Take a look at this little-studied planet
As the planet nearest the sun, Mercury never strays far, its blinding glare making it the most difficult naked-eye planet to spot. But you have one of the best opportunities of the year to see this elusive planet in its full glory.
Mercury will be visible throughout almost all of May, but it shines its brightest early in this apparition Thursday, May 1. As the sun sets a few minutes past 8pm this week, look above the western horizon for a piercing light equal to the brightest stars.

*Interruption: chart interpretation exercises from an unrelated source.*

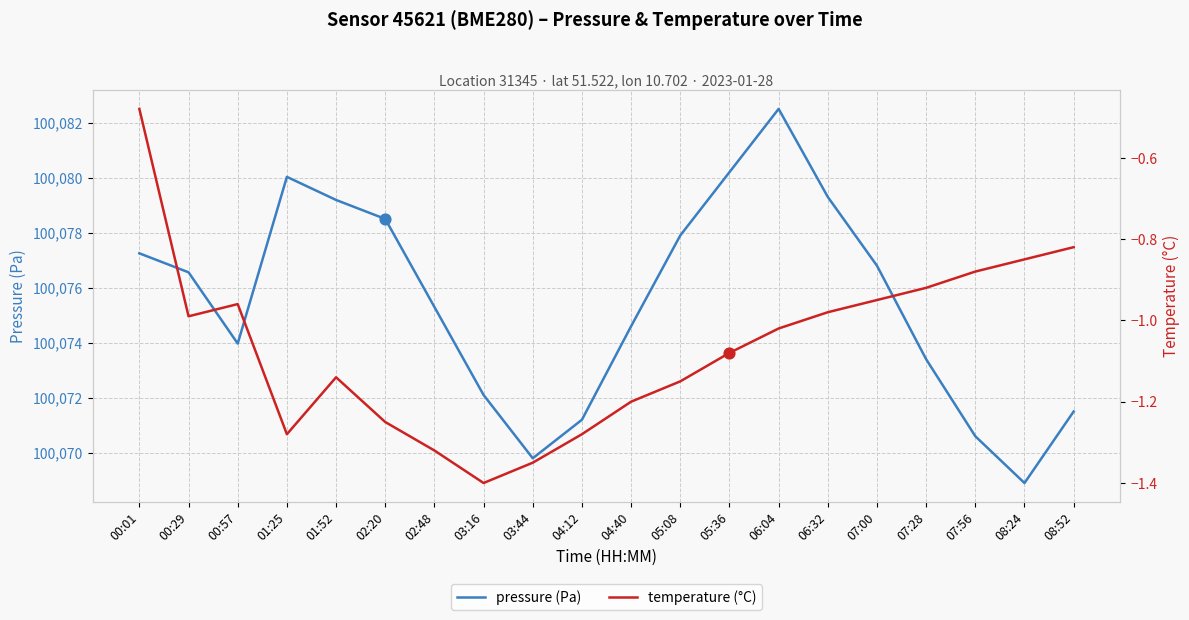

Is the value of pressure at 07:28 greater than the value of temperature at 01:52?

Yes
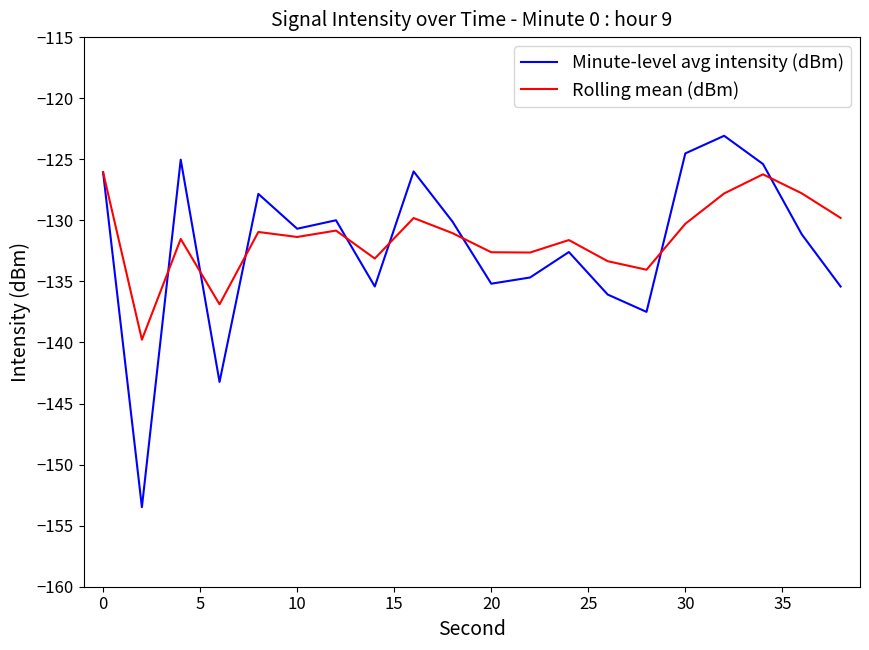

Rank the series by their maximum value, from lowest to highest.

Rolling mean (dBm), Minute-level avg intensity (dBm)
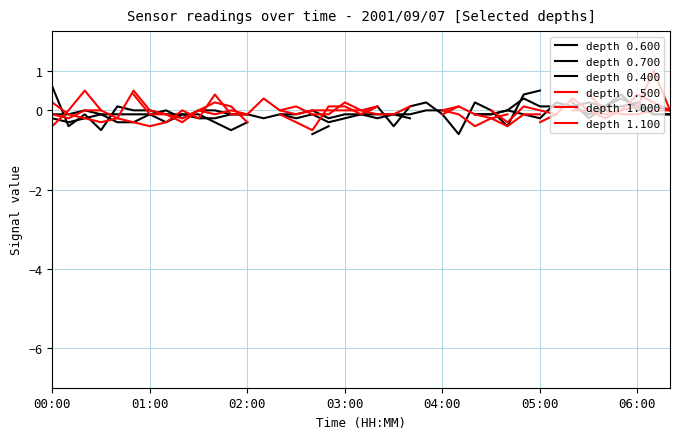

Which series changed the most between 05:00 and 19?

depth 1.000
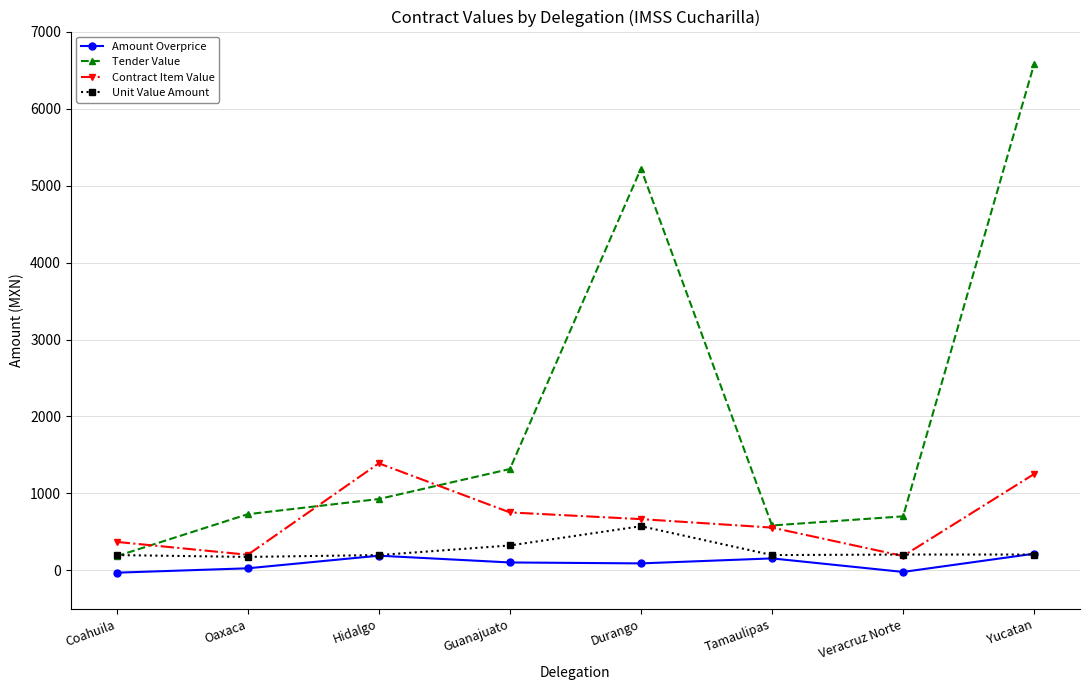

What is the maximum value for Unit Value Amount?

575.0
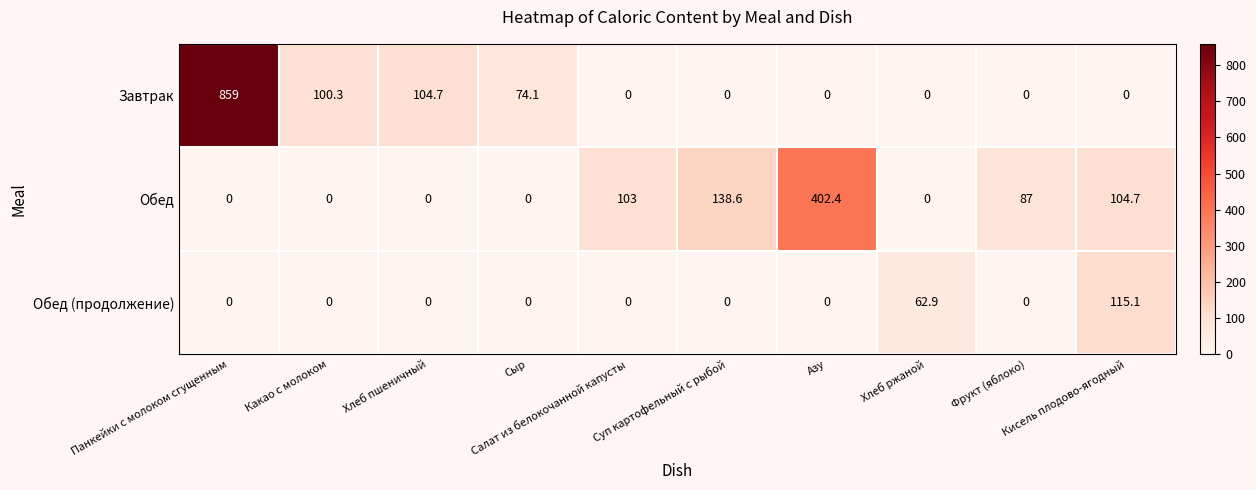

List the series in order of their overall mean, highest first.

Завтрак, Обед, Обед (продолжение)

At week’s end, Mercury shines near the horns of Taurus the bull and is just a couple degrees below the dim stars of the Pleiades cluster. Of the seven crying sisters, only six remain visible, and even so, you may need binoculars or a telescope to discern it amid twilight’s glare.

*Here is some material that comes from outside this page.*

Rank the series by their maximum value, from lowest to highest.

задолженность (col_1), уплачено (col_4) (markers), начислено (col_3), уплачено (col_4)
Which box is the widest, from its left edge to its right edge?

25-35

Tuesday, Mercury joins the ever-so-thin moon, itself just reemerging from the sun’s glare. Look for the planet’s bright, steady light just a few degrees below the crescent moon’s lower leg.

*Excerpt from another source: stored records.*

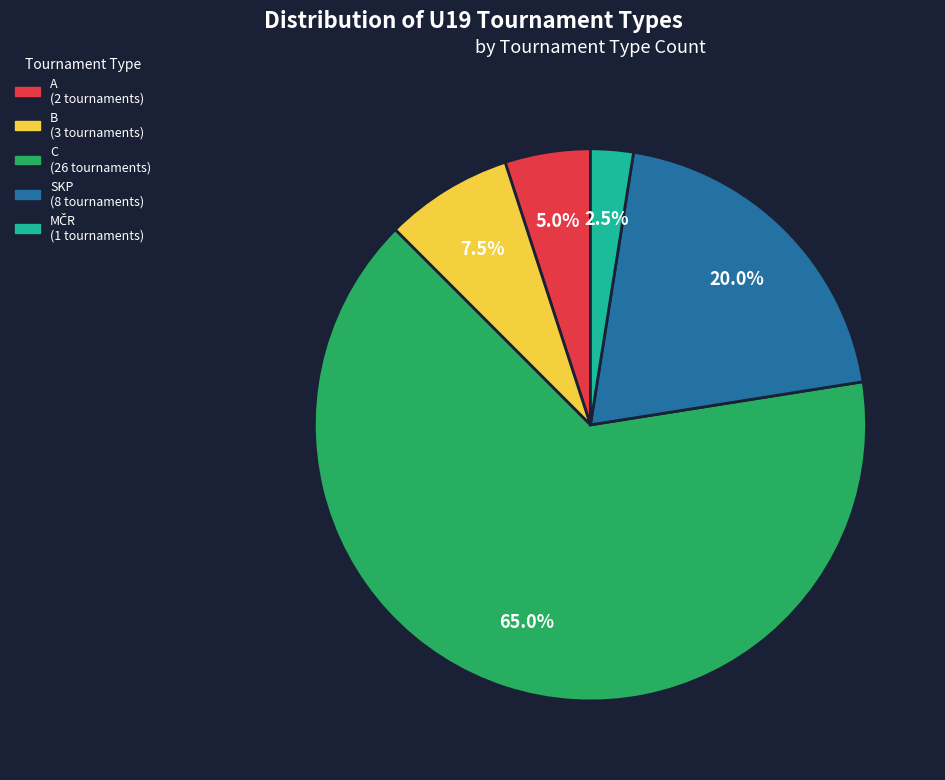

Combined, what portion of the pie is A and B?

12.5%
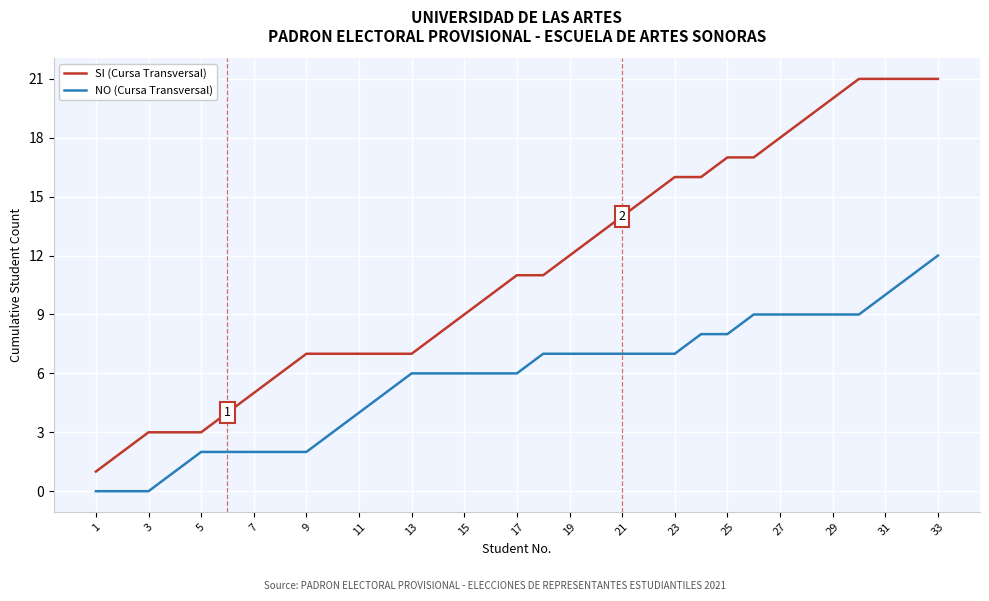

What is the difference between the maximum and minimum values in the SI (Cursa Transversal) series?

20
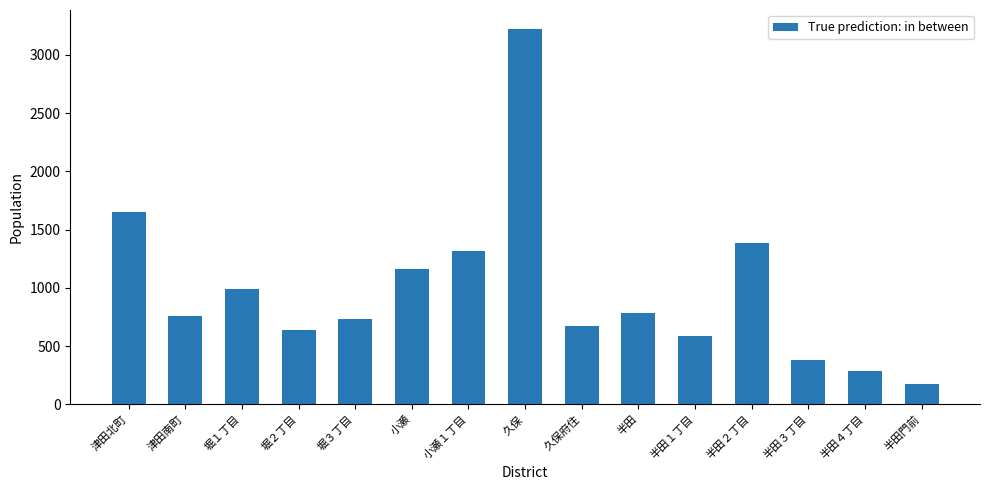

What is the value of the 3rd bar from the left?

993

Over the next couple weeks, even as Mercury dims it climbs higher and later into the evening sky, peaking around mid-month, then settling back toward the horizon and the sun.
It might surprise you to know that Mercury is half the distance from us as Mars, yet it is the least-studied planet. Again, Mercury’s proximity to the sun limits Earth-based observation, and the only spacecraft that ever visited the planet was back in 1974 when Mariner 10 flew past three times, mapping about half the planet’s surface before succumbing to the heat from the sun. NASA launched a second probe, MESSENGER, in 2004, but it won’t reach Mercury until 2011.